Cela ne s’est pas produit. Il y a eu une mobilisation rampante des réservistes et des tentatives d’embaucher plus de soldats contractuels, mais sans pompe et sans publicité. La mobilisation du peuple dans son ensemble ne se produit pas. Si cela s’était produit, je pense que cela aurait changé la scène politique en Russie. Cela aurait radicalement changé la façon dont la Russie est dirigée. Cela renforcerait probablement la partie la plus belliciste de l’élite russe, modifiant ainsi l’équilibre. Si les gens sont mobilisés, les forces pourraient devenir incontrôlables. Ce qui préoccupe le plus le Kremlin, c’est le contrôle à l’intérieur : la société sous contrôle, les médias sous contrôle, les élites sous contrôle.

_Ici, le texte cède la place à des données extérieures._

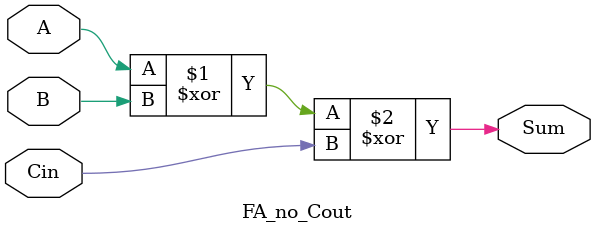
<source format=sv>
module fast_adder_4bits (
    input [3:0] A, B, 
    input Cin,
    output [3:0] Sum, Cout
);
    logic [3:0] p, g;
    logic c[3:0];
       
    assign p = A | B;
    assign g = A & B;

    //internal carry to use to calculate sums
    genvar i;
    generate
        for(i=0;i<4;i++)begin
            assign c[i] = g[i] | (p[i] & (i==0 ? Cin: c[i-1]));
        end
    endgenerate
    assign Cout = c[3];

    generate 
        for (i=0;i<4;i=i+1) begin
            FA_no_Cout fa_instant(
                .Cin(i==0? Cin : c[i-1]),
                .A(A[i]),
                .B(B[i]),
                .Sum(Sum[i])
            );
        end
    endgenerate
endmodule

module FA_no_Cout(
    input Cin, A, B,
    output Sum
);
    assign Sum = A ^ B ^ Cin;
endmodule
</source>
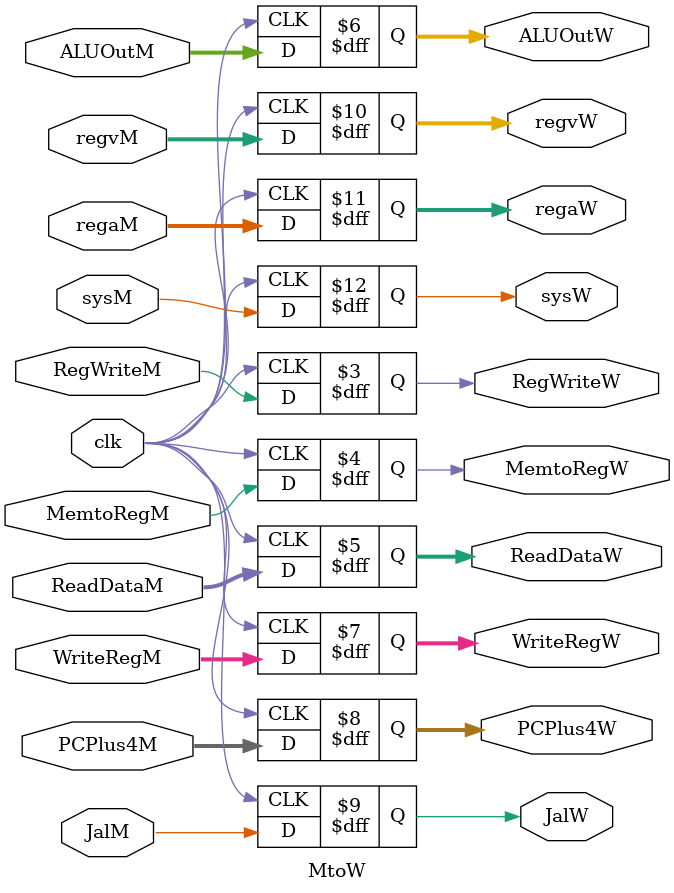
<source format=v>
module MtoW(clk, RegWriteM, MemtoRegM, ReadDataM, ALUOutM, WriteRegM, PCPlus4M, JalM, sysM, regvM, regaM, RegWriteW, MemtoRegW, ReadDataW, ALUOutW, WriteRegW, PCPlus4W, JalW, sysW, regvW, regaW); 

    input clk;
    input RegWriteM;
    input MemtoRegM;
    input [31:0] ReadDataM;
    input [31:0] ALUOutM;
    input [4:0] WriteRegM;
    input [31:0] PCPlus4M;
    input JalM;
    input [31:0] regvM;
    input [31:0] regaM;
    input sysM;

    output reg RegWriteW;
    output reg MemtoRegW;
    output reg [31:0] ReadDataW;
    output reg [31:0] ALUOutW;
    output reg [4:0] WriteRegW;
    output reg [31:0] PCPlus4W;
    output reg JalW;
    output reg [31:0] regvW;
    output reg [31:0] regaW;
    output reg sysW;

    initial begin 
        RegWriteW = 0;
        MemtoRegW = 0;
        ReadDataW = 0;
        ALUOutW = 0;
        WriteRegW = 0;
        PCPlus4W = 0;
        JalW = 0;
		regvW = 0;
        regaW = 0;
        sysW = 0;
    end 

    always@(posedge clk)
    begin      
        RegWriteW <= RegWriteM;
        MemtoRegW <= MemtoRegM;
        ReadDataW <= ReadDataM;
        ALUOutW <= ALUOutM;
        WriteRegW <= WriteRegM;
        PCPlus4W <= PCPlus4M;
        JalW <= JalM;
		regvW <= regvM;
        regaW <= regaM;
        sysW <= sysM;
    end

endmodule

</source>
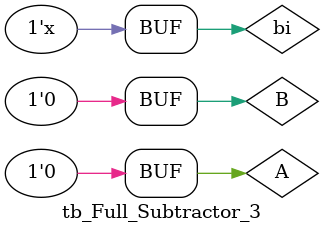
<source format=v>
module Full_Subtractor_3(output D, b0, input A, B, bi);
  assign D = A^B^bi;
  assign b0 = ((~A)&B|(B&bi)|((~A)&bi));
endmodule
  


// Code your testbench here
// or browse Examples
module tb_Full_Subtractor_3;
  reg A,B,bi;
  wire D,b0;
  Full_Subtractor_3 DUT(D,b0,A,B,bi);
  initial begin 
    A=1'b0; B=1'b0; bi=1'b0;
    #5 A=1'b0; B=1'b0; bi=1'b1;
    #5 A=1'b0; B=1'b1; bi=1'b0;
    #5 A=1'b0; B=1'b1; bi=1'b1;
    #5 A=1'b1; B=1'b0; bi=1'b0;
    #5 A=1'b1; B=1'b0; bi=1'b1;
    #5 A=1'b1; B=1'b1; bi=1'b0;
    #5 A=1'b1; B=1'b1; bi=1'b1;
    #5 A=1'b0; B=1'b0; bi=1'bx;
    #5 A=1'b0; B=1'b0; bi=1'bz;
  end
  initial  begin
    $monitor("for A=%b B=%b cin=%b  difffernce = %b borrow= %b",A,B,bi,D,b0 );
  end
endmodule

</source>
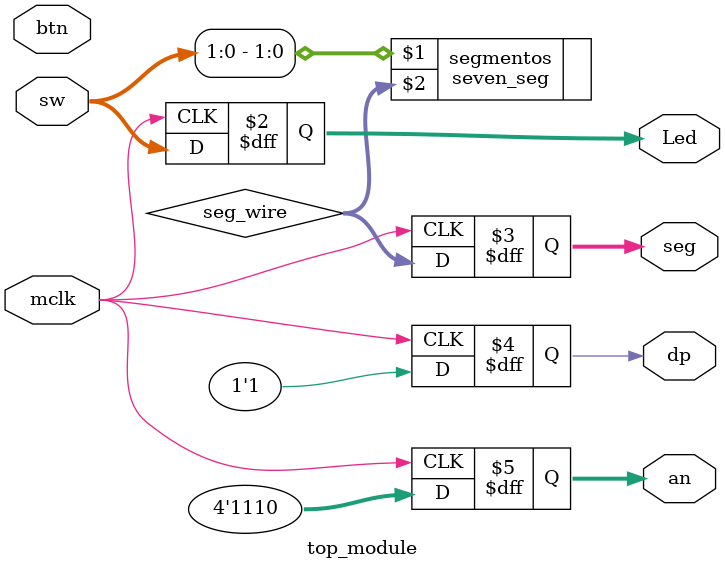
<source format=v>
`timescale 1ns / 1ps
module top_module(
		input mclk,
		input [7:0] sw, 			// Switches
		input [4:0] btn,			// Buttons
		output reg [7:0] Led,	// Leds
		output reg [6:0] seg, 	// 7 segment
		output reg dp, 			// 7 segment decimal point
		output reg [3:0] an		// 7 segment selector
    );
	
	 wire [6:0] seg_wire;
	 
	 seven_seg segmentos(sw[1:0], seg_wire);
	 
	 always @(posedge mclk)
	 begin
		an = 4'b1110;
		dp = 1;
		Led = sw;
		seg = seg_wire;
	 end
	
endmodule

</source>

Comme nous le voyons maintenant, cent jours après le début de la guerre, il n’y a aucun signe de mobilisation de masse et même certains signes pointant vers l’idée que le gouvernement veut réduire un peu le ton de la propagande. Là où je le vois, c’est dans les changements à la télévision. Au début de la guerre, la plupart des programmes de divertissement ont été supprimés et remplacés par toutes sortes de talk-shows politiques, très agressifs, dépeignant l’ennemi et essayant de trouver la bonne cause à la guerre. Peu à peu, les programmes de divertissement reviennent. Je pense que c’est un signe indirect que, comme les gens se désintéressent et essaient de s’éloigner un peu de cette guerre, le gouvernement s’adapte également à cette perception. La loyauté passive est absolument nécessaire au Kremlin, mais le patriotisme pugnace ne l’est pas.